PN: The steady increase in voluntary cybersecurity oversight disclosures has continued in 2024, and the requirement for cyber disclosures has driven an increase in director skills and expertise. Overall, the management reporting to the board has risen – with 95% of companies including language about frequency of management reporting to the board or committee. Notably, the chief information security officer is specifically mentioned in 70% of disclosures, up from 28% in 2022.
DB: What best practices would you recommend for the board in terms of how they perform cybersecurity oversight?
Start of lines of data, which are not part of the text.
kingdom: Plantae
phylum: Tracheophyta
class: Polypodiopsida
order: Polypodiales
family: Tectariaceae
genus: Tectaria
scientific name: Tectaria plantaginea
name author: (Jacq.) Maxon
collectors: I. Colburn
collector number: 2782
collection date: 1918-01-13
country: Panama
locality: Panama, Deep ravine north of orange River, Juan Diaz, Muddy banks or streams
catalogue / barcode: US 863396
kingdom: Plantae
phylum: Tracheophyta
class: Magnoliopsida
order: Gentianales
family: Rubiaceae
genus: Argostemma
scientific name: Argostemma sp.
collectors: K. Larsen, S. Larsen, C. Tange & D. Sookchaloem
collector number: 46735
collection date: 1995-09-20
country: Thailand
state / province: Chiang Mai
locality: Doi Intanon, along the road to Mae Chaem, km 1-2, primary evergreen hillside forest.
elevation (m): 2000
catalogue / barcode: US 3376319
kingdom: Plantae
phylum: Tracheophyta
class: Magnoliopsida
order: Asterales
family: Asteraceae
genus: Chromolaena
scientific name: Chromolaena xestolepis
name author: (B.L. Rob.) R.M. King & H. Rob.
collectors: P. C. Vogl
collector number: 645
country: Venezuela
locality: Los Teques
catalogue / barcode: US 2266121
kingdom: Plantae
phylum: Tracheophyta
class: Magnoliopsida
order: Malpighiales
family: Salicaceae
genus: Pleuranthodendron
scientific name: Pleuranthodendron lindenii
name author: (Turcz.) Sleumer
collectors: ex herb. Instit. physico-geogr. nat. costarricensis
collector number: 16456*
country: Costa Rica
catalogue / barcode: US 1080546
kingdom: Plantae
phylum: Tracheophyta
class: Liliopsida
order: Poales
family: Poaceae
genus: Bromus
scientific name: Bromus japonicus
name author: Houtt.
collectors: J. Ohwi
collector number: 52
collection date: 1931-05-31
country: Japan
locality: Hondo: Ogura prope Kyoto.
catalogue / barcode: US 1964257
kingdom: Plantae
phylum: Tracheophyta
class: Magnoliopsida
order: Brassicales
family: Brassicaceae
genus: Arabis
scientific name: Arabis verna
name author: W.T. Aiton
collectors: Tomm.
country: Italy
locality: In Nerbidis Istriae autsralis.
PN: Based on our conversations with directors, industry groups and cyber leaders, there are a variety of leading practices — from reviewing critical single points of failure in the cyber infrastructure to reviewing the cyber risk culture — that I recommend boards consider in their oversight of cyber risk. Boards also should elevate the tone from the top down to demonstrate the importance of cyber defense. Cyber risk considerations should be a component of board and management discussions surrounding strategy, product and service growth plans and more. Additionally, given the pace of digital transformation, boards need to stay diligent in addressing new issues and threats stemming from emerging technologies and remote work. Lastly, due to the increasing reliance on third-party vendors, boards should ensure an understanding of management's processes to identify, assess and oversee the risk associated with service providers and third parties involved in the supply chain.